### Input material ###

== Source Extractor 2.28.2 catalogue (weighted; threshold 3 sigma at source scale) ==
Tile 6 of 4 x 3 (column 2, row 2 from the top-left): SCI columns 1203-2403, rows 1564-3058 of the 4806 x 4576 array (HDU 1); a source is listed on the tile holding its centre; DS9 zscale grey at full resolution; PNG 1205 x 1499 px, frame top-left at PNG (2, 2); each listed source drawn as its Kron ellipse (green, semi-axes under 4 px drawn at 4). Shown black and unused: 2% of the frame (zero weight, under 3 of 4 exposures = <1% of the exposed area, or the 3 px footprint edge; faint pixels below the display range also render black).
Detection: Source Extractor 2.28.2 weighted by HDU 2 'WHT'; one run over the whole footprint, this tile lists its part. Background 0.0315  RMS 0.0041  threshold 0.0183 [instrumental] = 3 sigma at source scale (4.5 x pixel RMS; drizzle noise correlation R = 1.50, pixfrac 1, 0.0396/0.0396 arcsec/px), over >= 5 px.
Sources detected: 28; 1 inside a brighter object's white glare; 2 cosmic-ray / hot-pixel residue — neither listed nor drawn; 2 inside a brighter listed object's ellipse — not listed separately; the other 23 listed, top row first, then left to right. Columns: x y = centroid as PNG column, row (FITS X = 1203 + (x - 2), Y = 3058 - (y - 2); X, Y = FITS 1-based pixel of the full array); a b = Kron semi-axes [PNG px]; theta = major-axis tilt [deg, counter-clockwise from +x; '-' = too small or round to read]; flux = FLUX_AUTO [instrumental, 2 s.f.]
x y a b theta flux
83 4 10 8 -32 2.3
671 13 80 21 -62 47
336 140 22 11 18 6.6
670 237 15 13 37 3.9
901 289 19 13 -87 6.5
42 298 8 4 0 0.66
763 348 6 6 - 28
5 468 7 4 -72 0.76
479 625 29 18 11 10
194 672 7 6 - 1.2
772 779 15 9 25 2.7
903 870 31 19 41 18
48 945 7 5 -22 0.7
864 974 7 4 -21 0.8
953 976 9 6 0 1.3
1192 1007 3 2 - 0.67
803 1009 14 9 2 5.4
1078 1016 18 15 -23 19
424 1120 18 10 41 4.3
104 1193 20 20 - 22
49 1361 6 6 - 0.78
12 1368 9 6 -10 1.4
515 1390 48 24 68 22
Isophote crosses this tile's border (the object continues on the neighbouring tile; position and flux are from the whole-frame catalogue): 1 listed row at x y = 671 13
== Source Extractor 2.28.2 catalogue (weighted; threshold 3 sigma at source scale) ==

###

▶ What is needed
Reproduce the lines word for word, starting with the very first line and going on through the line that contains "515 1390 48 24 68 22", including that line.

▶ Response
== Source Extractor 2.28.2 catalogue (weighted; threshold 3 sigma at source scale) ==
Tile 6 of 4 x 3 (column 2, row 2 from the top-left): SCI columns 1203-2403, rows 1564-3058 of the 4806 x 4576 array (HDU 1); a source is listed on the tile holding its centre; DS9 zscale grey at full resolution; PNG 1205 x 1499 px, frame top-left at PNG (2, 2); each listed source drawn as its Kron ellipse (green, semi-axes under 4 px drawn at 4). Shown black and unused: 2% of the frame (zero weight, under 3 of 4 exposures = <1% of the exposed area, or the 3 px footprint edge; faint pixels below the display range also render black).
Detection: Source Extractor 2.28.2 weighted by HDU 2 'WHT'; one run over the whole footprint, this tile lists its part. Background 0.0315  RMS 0.0041  threshold 0.0183 [instrumental] = 3 sigma at source scale (4.5 x pixel RMS; drizzle noise correlation R = 1.50, pixfrac 1, 0.0396/0.0396 arcsec/px), over >= 5 px.
Sources detected: 28; 1 inside a brighter object's white glare; 2 cosmic-ray / hot-pixel residue — neither listed nor drawn; 2 inside a brighter listed object's ellipse — not listed separately; the other 23 listed, top row first, then left to right. Columns: x y = centroid as PNG column, row (FITS X = 1203 + (x - 2), Y = 3058 - (y - 2); X, Y = FITS 1-based pixel of the full array); a b = Kron semi-axes [PNG px]; theta = major-axis tilt [deg, counter-clockwise from +x; '-' = too small or round to read]; flux = FLUX_AUTO [instrumental, 2 s.f.]
x y a b theta flux
83 4 10 8 -32 2.3
671 13 80 21 -62 47
336 140 22 11 18 6.6
670 237 15 13 37 3.9
901 289 19 13 -87 6.5
42 298 8 4 0 0.66
763 348 6 6 - 28
5 468 7 4 -72 0.76
479 625 29 18 11 10
194 672 7 6 - 1.2
772 779 15 9 25 2.7
903 870 31 19 41 18
48 945 7 5 -22 0.7
864 974 7 4 -21 0.8
953 976 9 6 0 1.3
1192 1007 3 2 - 0.67
803 1009 14 9 2 5.4
1078 1016 18 15 -23 19
424 1120 18 10 41 4.3
104 1193 20 20 - 22
49 1361 6 6 - 0.78
12 1368 9 6 -10 1.4
515 1390 48 24 68 22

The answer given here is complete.